### [INSTRUCTIONS TO FOLLOW]
Although the entries hold pictures, only their words are printed back, exactly as given.

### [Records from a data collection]
━━━━━━━━━━━━━━━━━━━━

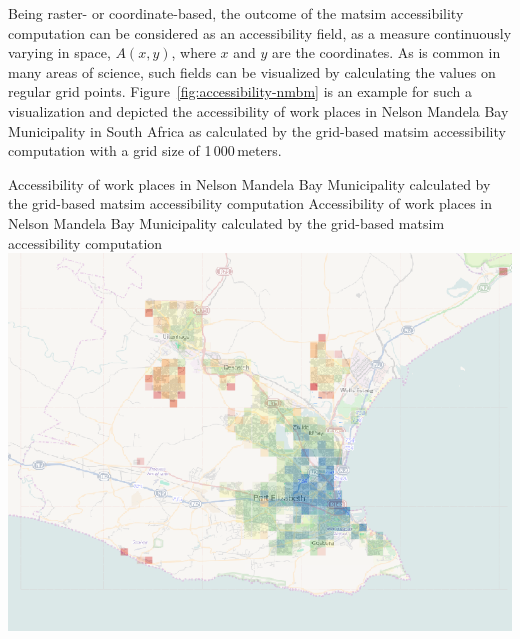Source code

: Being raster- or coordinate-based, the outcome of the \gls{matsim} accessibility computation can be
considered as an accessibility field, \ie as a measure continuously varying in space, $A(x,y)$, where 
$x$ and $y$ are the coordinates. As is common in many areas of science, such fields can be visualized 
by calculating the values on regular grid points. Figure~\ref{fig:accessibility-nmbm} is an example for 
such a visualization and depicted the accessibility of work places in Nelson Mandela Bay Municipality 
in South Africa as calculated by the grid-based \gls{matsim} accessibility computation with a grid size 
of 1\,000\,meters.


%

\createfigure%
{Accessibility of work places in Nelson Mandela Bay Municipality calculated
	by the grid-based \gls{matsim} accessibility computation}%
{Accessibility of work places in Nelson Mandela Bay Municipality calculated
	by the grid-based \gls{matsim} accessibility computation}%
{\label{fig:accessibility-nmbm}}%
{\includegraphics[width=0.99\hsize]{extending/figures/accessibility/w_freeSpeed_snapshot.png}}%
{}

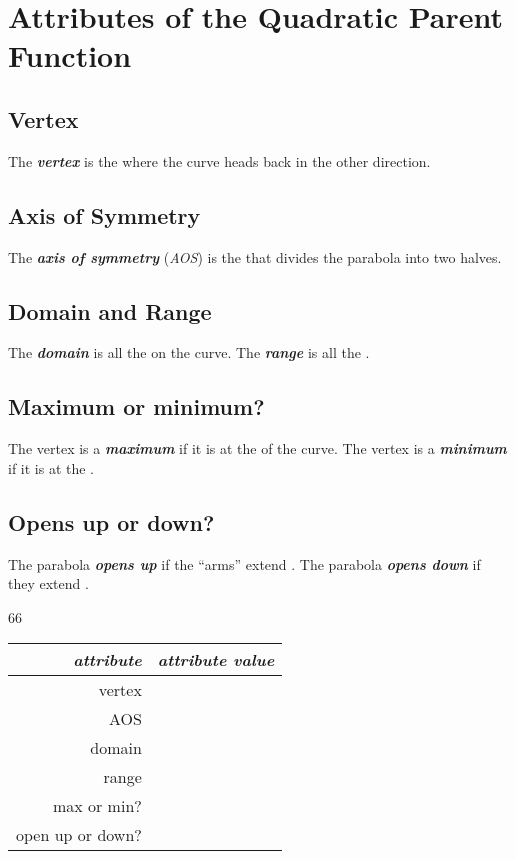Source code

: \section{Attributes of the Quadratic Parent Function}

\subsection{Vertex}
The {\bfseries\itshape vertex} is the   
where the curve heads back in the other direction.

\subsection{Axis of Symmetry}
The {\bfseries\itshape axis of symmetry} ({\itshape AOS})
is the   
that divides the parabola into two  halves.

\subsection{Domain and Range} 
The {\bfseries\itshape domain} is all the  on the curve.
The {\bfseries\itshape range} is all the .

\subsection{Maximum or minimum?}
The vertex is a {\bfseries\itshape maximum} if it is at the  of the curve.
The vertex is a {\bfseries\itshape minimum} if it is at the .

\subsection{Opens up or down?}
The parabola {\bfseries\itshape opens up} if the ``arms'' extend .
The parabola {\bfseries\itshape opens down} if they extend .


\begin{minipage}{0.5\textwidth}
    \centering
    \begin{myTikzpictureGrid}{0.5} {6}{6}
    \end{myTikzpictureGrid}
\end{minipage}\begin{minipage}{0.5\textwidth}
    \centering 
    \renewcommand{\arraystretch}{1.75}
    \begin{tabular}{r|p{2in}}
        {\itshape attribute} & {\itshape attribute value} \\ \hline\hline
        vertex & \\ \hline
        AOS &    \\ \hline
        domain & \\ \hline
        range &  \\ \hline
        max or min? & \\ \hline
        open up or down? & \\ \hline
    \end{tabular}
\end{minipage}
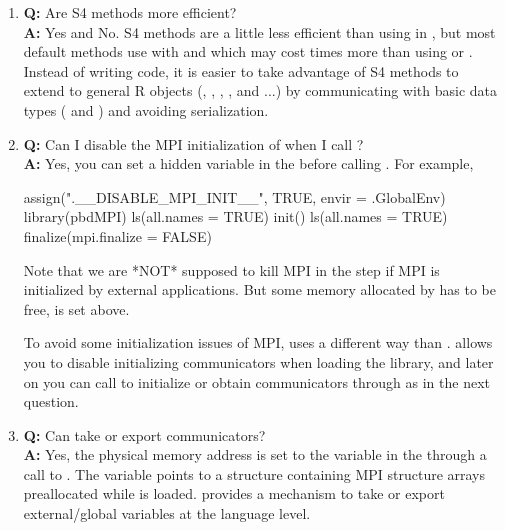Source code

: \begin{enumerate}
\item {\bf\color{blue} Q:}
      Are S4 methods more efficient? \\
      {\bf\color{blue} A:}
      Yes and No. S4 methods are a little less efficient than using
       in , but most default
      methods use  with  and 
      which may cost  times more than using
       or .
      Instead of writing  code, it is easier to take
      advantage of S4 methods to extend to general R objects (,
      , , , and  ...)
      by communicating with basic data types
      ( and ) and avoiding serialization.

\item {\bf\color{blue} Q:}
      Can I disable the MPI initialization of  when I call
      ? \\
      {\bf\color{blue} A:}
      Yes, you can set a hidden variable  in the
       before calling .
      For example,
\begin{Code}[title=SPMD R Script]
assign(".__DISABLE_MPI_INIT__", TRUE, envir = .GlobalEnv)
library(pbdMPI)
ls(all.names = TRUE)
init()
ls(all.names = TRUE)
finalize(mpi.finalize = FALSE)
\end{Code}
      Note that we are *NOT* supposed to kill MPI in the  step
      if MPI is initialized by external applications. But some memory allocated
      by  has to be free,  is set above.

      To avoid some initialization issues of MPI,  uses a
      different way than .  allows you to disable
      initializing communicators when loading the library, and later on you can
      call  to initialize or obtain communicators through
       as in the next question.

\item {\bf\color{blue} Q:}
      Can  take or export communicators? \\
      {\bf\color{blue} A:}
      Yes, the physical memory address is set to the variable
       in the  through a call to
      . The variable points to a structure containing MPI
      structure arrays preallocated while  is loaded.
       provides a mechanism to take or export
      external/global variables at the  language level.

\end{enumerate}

━━━━━━━━━━━━━━━━━━━━

### [ANSWER TO THE EXERCISE]
Source code

: Being raster- or coordinate-based, the outcome of the \gls{matsim} accessibility computation can be
considered as an accessibility field, \ie as a measure continuously varying in space, $A(x,y)$, where 
$x$ and $y$ are the coordinates. As is common in many areas of science, such fields can be visualized 
by calculating the values on regular grid points. Figure~\ref{fig:accessibility-nmbm} is an example for 
such a visualization and depicted the accessibility of work places in Nelson Mandela Bay Municipality 
in South Africa as calculated by the grid-based \gls{matsim} accessibility computation with a grid size 
of 1\,000\,meters.


%

\createfigure%
{Accessibility of work places in Nelson Mandela Bay Municipality calculated
	by the grid-based \gls{matsim} accessibility computation}%
{Accessibility of work places in Nelson Mandela Bay Municipality calculated
	by the grid-based \gls{matsim} accessibility computation}%
{\label{fig:accessibility-nmbm}}%
{\includegraphics[width=0.99\hsize]{extending/figures/accessibility/w_freeSpeed_snapshot.png}}%
{}

Source code

: \section{Attributes of the Quadratic Parent Function}

\subsection{Vertex}
The {\bfseries\itshape vertex} is the   
where the curve heads back in the other direction.

\subsection{Axis of Symmetry}
The {\bfseries\itshape axis of symmetry} ({\itshape AOS})
is the   
that divides the parabola into two  halves.

\subsection{Domain and Range} 
The {\bfseries\itshape domain} is all the  on the curve.
The {\bfseries\itshape range} is all the .

\subsection{Maximum or minimum?}
The vertex is a {\bfseries\itshape maximum} if it is at the  of the curve.
The vertex is a {\bfseries\itshape minimum} if it is at the .

\subsection{Opens up or down?}
The parabola {\bfseries\itshape opens up} if the ``arms'' extend .
The parabola {\bfseries\itshape opens down} if they extend .


\begin{minipage}{0.5\textwidth}
    \centering
    \begin{myTikzpictureGrid}{0.5} {6}{6}
    \end{myTikzpictureGrid}
\end{minipage}\begin{minipage}{0.5\textwidth}
    \centering 
    \renewcommand{\arraystretch}{1.75}
    \begin{tabular}{r|p{2in}}
        {\itshape attribute} & {\itshape attribute value} \\ \hline\hline
        vertex & \\ \hline
        AOS &    \\ \hline
        domain & \\ \hline
        range &  \\ \hline
        max or min? & \\ \hline
        open up or down? & \\ \hline
    \end{tabular}
\end{minipage}
Source code

: \begin{enumerate}
\item {\bf\color{blue} Q:}
      Are S4 methods more efficient? \\
      {\bf\color{blue} A:}
      Yes and No. S4 methods are a little less efficient than using
       in , but most default
      methods use  with  and 
      which may cost  times more than using
       or .
      Instead of writing  code, it is easier to take
      advantage of S4 methods to extend to general R objects (,
      , , , and  ...)
      by communicating with basic data types
      ( and ) and avoiding serialization.

\item {\bf\color{blue} Q:}
      Can I disable the MPI initialization of  when I call
      ? \\
      {\bf\color{blue} A:}
      Yes, you can set a hidden variable  in the
       before calling .
      For example,
\begin{Code}[title=SPMD R Script]
assign(".__DISABLE_MPI_INIT__", TRUE, envir = .GlobalEnv)
library(pbdMPI)
ls(all.names = TRUE)
init()
ls(all.names = TRUE)
finalize(mpi.finalize = FALSE)
\end{Code}
      Note that we are *NOT* supposed to kill MPI in the  step
      if MPI is initialized by external applications. But some memory allocated
      by  has to be free,  is set above.

      To avoid some initialization issues of MPI,  uses a
      different way than .  allows you to disable
      initializing communicators when loading the library, and later on you can
      call  to initialize or obtain communicators through
       as in the next question.

\item {\bf\color{blue} Q:}
      Can  take or export communicators? \\
      {\bf\color{blue} A:}
      Yes, the physical memory address is set to the variable
       in the  through a call to
      . The variable points to a structure containing MPI
      structure arrays preallocated while  is loaded.
       provides a mechanism to take or export
      external/global variables at the  language level.

\end{enumerate}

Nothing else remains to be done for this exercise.